Dataset records:
-- Opening Marker --

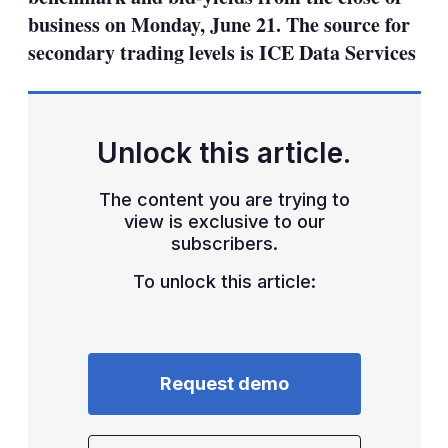
business on Monday, June 21. The source for
secondary trading levels is ICE Data Services
Unlock this article.
The content you are trying to
view is exclusive to our
subscribers.
To unlock this article:
Request demo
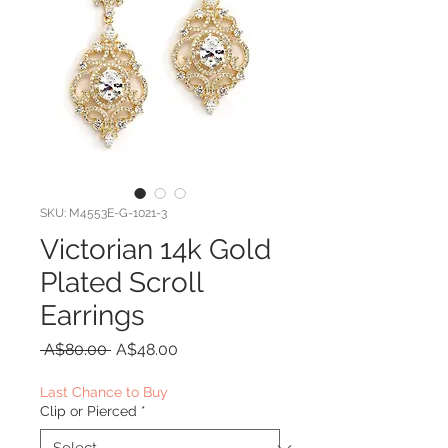
SKU: M4553E-G-1021-3
Victorian 14k Gold
Plated Scroll
Earrings
Regular
Sale
 A$80.00 
A$48.00
Price
Price
Last Chance to Buy
Clip or Pierced
*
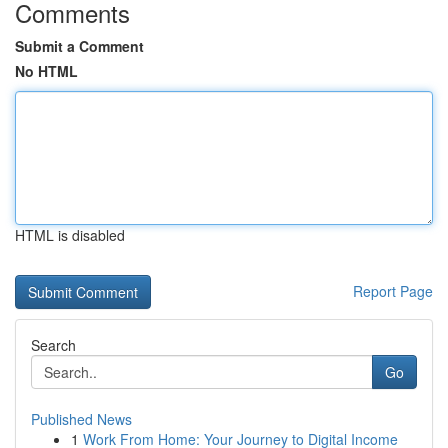
Comments
Submit a Comment
No HTML
HTML is disabled
Report Page
Search
Go
Published News
1
Work From Home: Your Journey to Digital Income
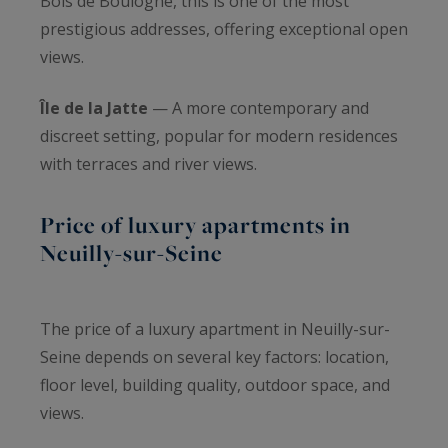
Bois de Boulogne, this is one of the most
prestigious addresses, offering exceptional open
views.
Île de la Jatte
— A more contemporary and
discreet setting, popular for modern residences
with terraces and river views.
Price of luxury apartments in
Neuilly-sur-Seine
The price of a luxury apartment in Neuilly-sur-
Seine depends on several key factors: location,
floor level, building quality, outdoor space, and
views.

-- Closing Marker --

WHAT TO PRODUCE:
Word for word, restate the records above and drop the pictures.

RESPONSE TO THE EXERCISE:
business on Monday, June 21. The source for
secondary trading levels is ICE Data Services
Unlock this article.
The content you are trying to
view is exclusive to our
subscribers.
To unlock this article:
Request demo
SKU: M4553E-G-1021-3
Victorian 14k Gold
Plated Scroll
Earrings
Regular
Sale
 A$80.00 
A$48.00
Price
Price
Last Chance to Buy
Clip or Pierced
*
Comments
Submit a Comment
No HTML
HTML is disabled
Report Page
Search
Go
Published News
1
Work From Home: Your Journey to Digital Income
Bois de Boulogne, this is one of the most
prestigious addresses, offering exceptional open
views.
Île de la Jatte
— A more contemporary and
discreet setting, popular for modern residences
with terraces and river views.
Price of luxury apartments in
Neuilly-sur-Seine
The price of a luxury apartment in Neuilly-sur-
Seine depends on several key factors: location,
floor level, building quality, outdoor space, and
views.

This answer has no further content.